Birdorable Superb Fairywren

Bird Term: Sexual Dimorphism

November 12th, 2015 in Bird Terms, Fun Facts 4 comments
Supurb Fairy Wrens

Sexual dimorphism refers to observable differences between males and females of the same species. In basic terms, it means that a male of a species is easily distinguished from a female. In birds this usually means differences in size or in plumage. It can also be noted in behavior differences and other traits.

Earlier on this blog we talked about the extreme sexual dimorphism in Eclectus Parrots, where males and females show extreme differences in their plumage: males are bright green while females are shades of red and blue.
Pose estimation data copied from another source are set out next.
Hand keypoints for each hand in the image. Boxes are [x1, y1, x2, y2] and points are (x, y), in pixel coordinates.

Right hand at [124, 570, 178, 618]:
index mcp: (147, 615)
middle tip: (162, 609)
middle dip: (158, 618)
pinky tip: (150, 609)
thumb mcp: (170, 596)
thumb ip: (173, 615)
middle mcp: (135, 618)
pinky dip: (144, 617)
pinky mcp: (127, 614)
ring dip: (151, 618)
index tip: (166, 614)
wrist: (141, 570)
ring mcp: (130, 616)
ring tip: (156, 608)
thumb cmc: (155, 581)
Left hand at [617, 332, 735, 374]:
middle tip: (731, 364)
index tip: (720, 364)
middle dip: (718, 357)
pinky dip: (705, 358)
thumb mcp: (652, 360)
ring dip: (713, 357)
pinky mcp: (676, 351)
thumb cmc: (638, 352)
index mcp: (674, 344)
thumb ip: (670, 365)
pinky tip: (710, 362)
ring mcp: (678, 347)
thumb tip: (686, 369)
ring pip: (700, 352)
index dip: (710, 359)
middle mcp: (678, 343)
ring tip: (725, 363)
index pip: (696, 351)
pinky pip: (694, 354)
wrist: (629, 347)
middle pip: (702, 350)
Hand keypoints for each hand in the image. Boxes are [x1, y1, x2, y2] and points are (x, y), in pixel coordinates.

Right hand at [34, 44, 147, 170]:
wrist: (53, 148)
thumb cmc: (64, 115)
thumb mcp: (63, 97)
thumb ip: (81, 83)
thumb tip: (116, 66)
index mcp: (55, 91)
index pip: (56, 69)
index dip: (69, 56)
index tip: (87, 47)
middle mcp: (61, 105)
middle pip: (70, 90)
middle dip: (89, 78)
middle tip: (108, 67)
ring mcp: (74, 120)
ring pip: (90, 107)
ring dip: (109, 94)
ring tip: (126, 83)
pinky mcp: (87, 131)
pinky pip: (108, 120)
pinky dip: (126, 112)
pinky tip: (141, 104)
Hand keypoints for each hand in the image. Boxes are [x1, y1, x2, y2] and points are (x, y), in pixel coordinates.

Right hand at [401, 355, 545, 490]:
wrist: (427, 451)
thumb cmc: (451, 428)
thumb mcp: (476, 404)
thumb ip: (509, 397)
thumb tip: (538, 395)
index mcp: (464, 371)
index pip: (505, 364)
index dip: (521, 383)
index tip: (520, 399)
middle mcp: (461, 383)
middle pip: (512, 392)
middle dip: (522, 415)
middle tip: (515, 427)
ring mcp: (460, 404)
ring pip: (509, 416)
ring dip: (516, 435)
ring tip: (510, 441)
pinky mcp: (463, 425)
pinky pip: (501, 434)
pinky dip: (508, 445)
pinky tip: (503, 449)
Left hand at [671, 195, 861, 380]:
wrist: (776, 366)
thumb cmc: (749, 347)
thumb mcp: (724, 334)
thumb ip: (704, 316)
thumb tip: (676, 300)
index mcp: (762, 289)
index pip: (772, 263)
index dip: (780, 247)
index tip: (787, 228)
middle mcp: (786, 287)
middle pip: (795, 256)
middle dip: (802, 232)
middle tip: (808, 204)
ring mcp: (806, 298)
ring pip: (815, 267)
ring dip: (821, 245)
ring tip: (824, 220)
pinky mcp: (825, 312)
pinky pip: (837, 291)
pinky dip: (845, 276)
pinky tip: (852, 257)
Sexual dimorphism exists in most species of raptor. In birds of prey, males are often smaller than the females of the species. However, this is often difficult to discern in wild birds, especially if seen at a distance or when only one bird is present.
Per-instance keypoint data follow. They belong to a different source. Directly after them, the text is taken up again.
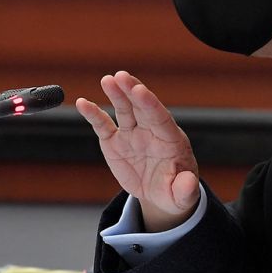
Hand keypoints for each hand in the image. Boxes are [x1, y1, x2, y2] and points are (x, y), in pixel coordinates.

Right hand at [76, 71, 199, 231]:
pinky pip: (103, 125)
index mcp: (170, 139)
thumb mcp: (183, 196)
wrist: (159, 193)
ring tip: (107, 80)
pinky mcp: (114, 141)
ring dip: (116, 94)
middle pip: (141, 107)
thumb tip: (189, 183)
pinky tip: (82, 103)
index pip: (160, 117)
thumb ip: (186, 189)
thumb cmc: (175, 191)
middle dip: (131, 90)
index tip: (140, 90)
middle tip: (122, 76)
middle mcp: (150, 131)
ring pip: (123, 110)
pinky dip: (93, 114)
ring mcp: (132, 134)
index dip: (150, 103)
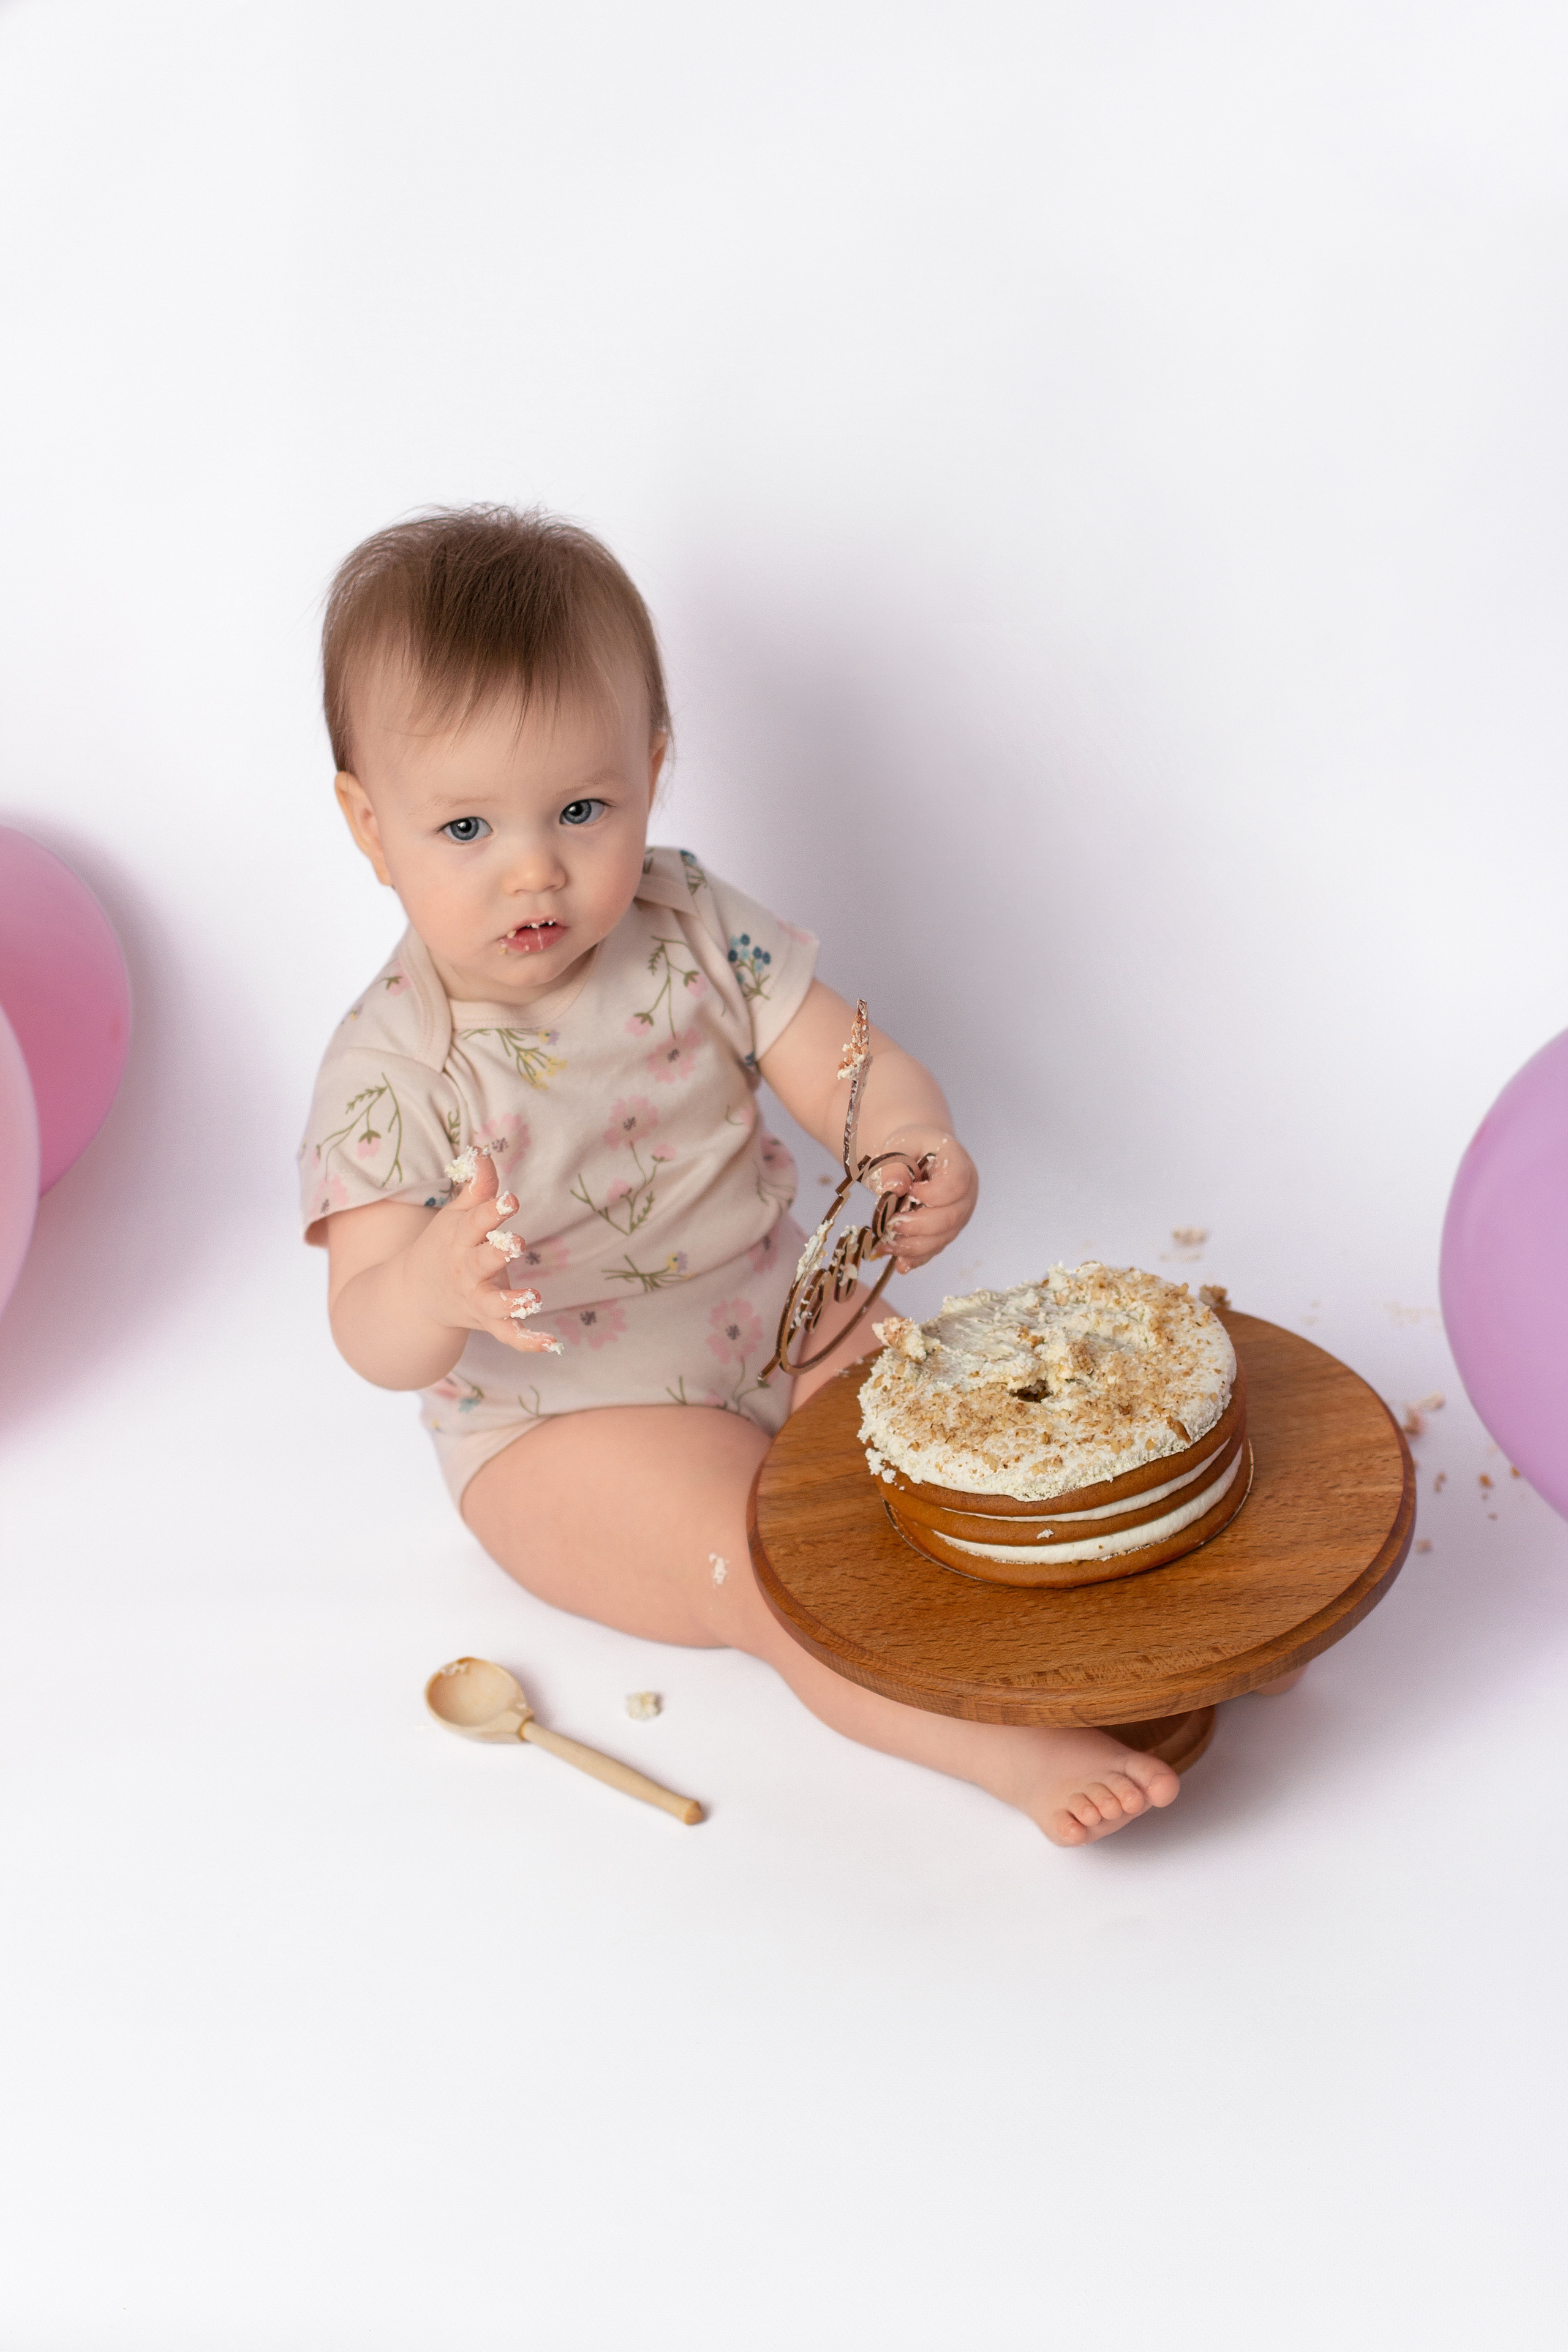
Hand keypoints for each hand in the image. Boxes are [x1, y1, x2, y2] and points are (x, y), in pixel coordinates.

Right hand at [405, 1145, 561, 1355]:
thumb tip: (484, 1151)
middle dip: (497, 1253)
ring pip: (494, 1303)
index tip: (509, 1199)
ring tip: (533, 1298)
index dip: (491, 1210)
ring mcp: (476, 1300)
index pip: (475, 1222)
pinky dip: (527, 1340)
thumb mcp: (456, 1216)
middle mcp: (466, 1271)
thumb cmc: (444, 1245)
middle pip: (481, 1261)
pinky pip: (508, 1335)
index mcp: (459, 1239)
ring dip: (512, 1301)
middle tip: (516, 1242)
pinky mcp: (488, 1322)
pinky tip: (551, 1343)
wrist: (414, 1296)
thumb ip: (476, 1188)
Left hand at [869, 1124, 978, 1274]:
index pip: (956, 1184)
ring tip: (885, 1244)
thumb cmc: (909, 1148)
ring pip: (942, 1239)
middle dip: (917, 1226)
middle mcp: (965, 1193)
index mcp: (958, 1164)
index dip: (932, 1194)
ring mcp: (958, 1215)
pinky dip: (915, 1258)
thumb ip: (895, 1164)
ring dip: (912, 1246)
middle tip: (890, 1225)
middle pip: (950, 1218)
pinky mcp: (945, 1232)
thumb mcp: (898, 1145)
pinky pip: (934, 1249)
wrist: (916, 1156)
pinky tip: (898, 1263)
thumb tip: (895, 1188)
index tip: (909, 1189)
Many common birds also exhibit sexual dimorphism. Male ducks are often colorful, while females tend to be drab. You can see this in the common Mallard.

Mallard ducks
Mallard ducks by Connor Mah (CC BY-SA 2.0)
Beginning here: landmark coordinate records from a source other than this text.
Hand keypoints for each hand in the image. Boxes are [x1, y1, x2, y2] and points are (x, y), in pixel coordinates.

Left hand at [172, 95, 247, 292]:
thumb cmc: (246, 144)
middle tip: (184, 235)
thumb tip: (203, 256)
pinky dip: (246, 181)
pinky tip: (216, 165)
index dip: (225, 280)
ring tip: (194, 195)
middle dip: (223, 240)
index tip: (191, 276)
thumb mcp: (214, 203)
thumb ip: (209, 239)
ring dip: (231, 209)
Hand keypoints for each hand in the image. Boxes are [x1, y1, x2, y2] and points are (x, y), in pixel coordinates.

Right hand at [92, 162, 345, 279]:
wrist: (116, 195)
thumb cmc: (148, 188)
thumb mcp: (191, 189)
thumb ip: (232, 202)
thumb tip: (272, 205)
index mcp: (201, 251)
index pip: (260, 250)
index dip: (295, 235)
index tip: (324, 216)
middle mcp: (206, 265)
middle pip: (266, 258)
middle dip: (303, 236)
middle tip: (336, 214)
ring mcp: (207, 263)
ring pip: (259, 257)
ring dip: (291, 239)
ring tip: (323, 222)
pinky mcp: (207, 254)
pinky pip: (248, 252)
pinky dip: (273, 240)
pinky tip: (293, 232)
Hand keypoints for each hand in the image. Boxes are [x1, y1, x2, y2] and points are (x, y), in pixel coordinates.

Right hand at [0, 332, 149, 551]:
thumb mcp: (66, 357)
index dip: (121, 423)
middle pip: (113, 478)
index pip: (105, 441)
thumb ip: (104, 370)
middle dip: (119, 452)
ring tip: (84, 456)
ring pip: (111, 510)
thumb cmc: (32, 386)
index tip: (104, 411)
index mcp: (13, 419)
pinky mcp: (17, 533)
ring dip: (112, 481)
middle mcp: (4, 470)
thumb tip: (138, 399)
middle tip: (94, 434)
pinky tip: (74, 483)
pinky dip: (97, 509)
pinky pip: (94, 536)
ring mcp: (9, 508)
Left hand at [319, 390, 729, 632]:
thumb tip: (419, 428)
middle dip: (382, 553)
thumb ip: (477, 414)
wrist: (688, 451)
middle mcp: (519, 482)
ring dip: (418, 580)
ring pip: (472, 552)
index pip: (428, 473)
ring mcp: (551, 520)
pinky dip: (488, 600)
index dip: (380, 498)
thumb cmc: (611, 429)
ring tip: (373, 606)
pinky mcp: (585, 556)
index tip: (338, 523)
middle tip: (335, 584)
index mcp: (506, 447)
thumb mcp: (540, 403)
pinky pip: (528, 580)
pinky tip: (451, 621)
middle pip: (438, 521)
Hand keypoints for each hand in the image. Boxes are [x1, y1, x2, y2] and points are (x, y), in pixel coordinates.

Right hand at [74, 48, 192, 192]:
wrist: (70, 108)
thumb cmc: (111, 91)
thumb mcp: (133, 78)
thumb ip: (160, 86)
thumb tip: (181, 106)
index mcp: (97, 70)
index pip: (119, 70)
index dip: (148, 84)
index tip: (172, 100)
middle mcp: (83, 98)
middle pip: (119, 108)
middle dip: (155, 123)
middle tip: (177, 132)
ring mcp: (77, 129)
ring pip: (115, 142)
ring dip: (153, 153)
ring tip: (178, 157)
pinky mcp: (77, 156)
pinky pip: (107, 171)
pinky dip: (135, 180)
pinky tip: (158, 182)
In songbirds, males may be brightly colored while females have a similar plumage with more muted tones, as seen in Baltimore Orioles, American Robins, Eastern Towhees, and Black-throated Blue Warblers.

Eastern Towhee, female and male
Eastern Towhees: female (left) by Brian Henderson (CC BY-NC 2.0), male (right) by Dendroica cerulea (CC BY-NC-SA 2.0)

In other birds, like the Eclectus Parrot mentioned above, the plumage differences are extreme. Examples of this can also be seen in the Superb Fairywren of Australia, and the Sage Grouse.

Can you think of other bird species where the male is easily told apart from the female? Do you have birds like this where you live? What about birds that aren't sexually dimorphic? Can you think of species where male and females are impossible to tell apart by looking at them?